WHAT THE TASK REQUIRES: Write out the entries below word for word, from the line containing "A clock shows" through the line containing "Report: 10:49", including both of those lines.

--- start ---

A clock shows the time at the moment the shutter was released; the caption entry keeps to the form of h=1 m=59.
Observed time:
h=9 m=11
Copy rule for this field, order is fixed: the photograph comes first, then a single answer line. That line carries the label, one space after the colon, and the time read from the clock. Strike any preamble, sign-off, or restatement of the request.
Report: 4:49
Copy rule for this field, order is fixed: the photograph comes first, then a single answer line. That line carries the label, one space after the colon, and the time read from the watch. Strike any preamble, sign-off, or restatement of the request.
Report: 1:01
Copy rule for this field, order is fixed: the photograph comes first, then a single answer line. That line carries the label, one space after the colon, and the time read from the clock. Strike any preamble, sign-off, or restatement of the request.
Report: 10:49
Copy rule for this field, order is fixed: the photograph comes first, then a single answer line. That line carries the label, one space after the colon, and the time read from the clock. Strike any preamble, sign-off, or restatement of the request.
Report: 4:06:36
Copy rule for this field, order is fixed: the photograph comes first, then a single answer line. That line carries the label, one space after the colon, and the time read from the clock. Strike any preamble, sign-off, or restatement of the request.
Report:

--- end ---
--- start ---

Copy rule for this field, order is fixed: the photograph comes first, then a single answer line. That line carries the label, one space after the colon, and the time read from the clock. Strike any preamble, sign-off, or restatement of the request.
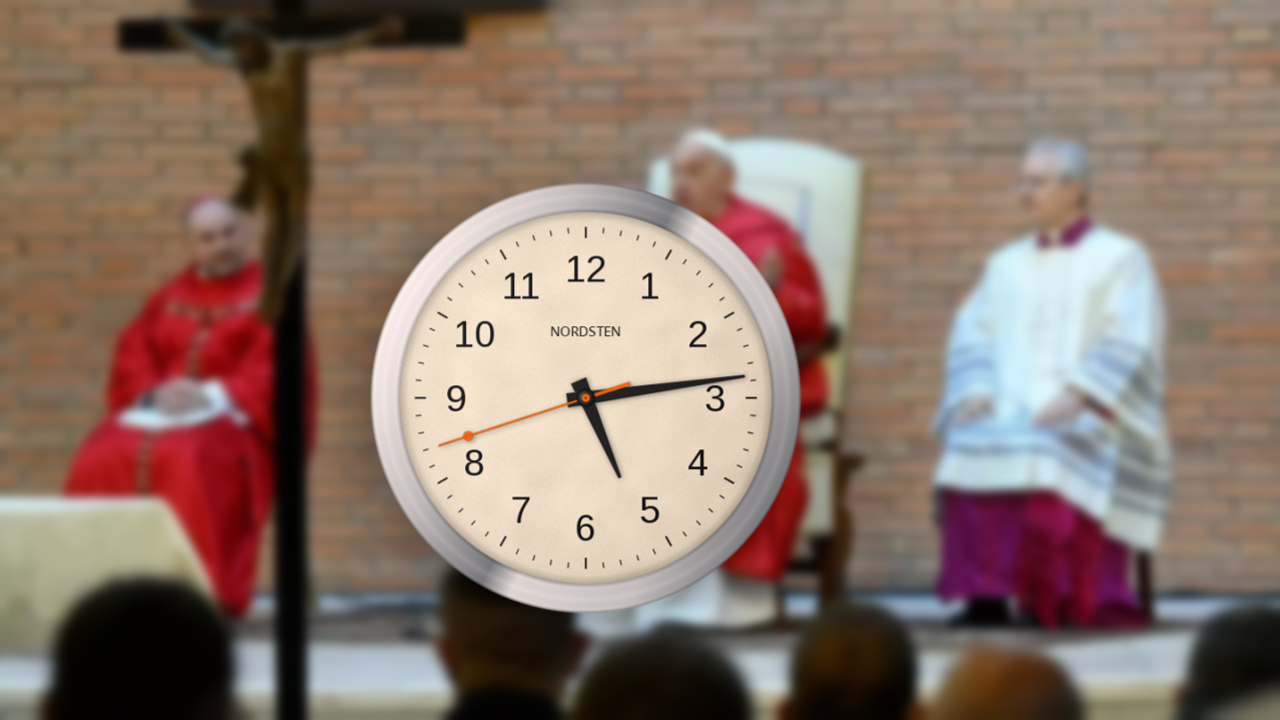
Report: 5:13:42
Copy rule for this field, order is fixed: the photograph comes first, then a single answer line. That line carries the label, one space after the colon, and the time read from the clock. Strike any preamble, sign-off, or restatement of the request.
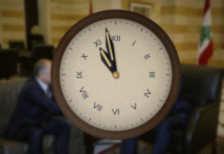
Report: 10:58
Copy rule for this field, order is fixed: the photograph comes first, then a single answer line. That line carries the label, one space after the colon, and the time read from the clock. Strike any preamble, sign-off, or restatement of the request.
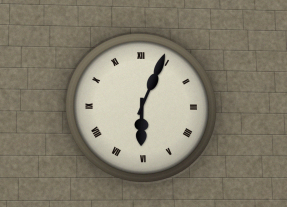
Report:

--- end ---

FULL ANSWER:
A clock shows the time at the moment the shutter was released; the caption entry keeps to the form of h=1 m=59.
Observed time:
h=9 m=11
Copy rule for this field, order is fixed: the photograph comes first, then a single answer line. That line carries the label, one space after the colon, and the time read from the clock. Strike any preamble, sign-off, or restatement of the request.
Report: 4:49
Copy rule for this field, order is fixed: the photograph comes first, then a single answer line. That line carries the label, one space after the colon, and the time read from the watch. Strike any preamble, sign-off, or restatement of the request.
Report: 1:01
Copy rule for this field, order is fixed: the photograph comes first, then a single answer line. That line carries the label, one space after the colon, and the time read from the clock. Strike any preamble, sign-off, or restatement of the request.
Report: 10:49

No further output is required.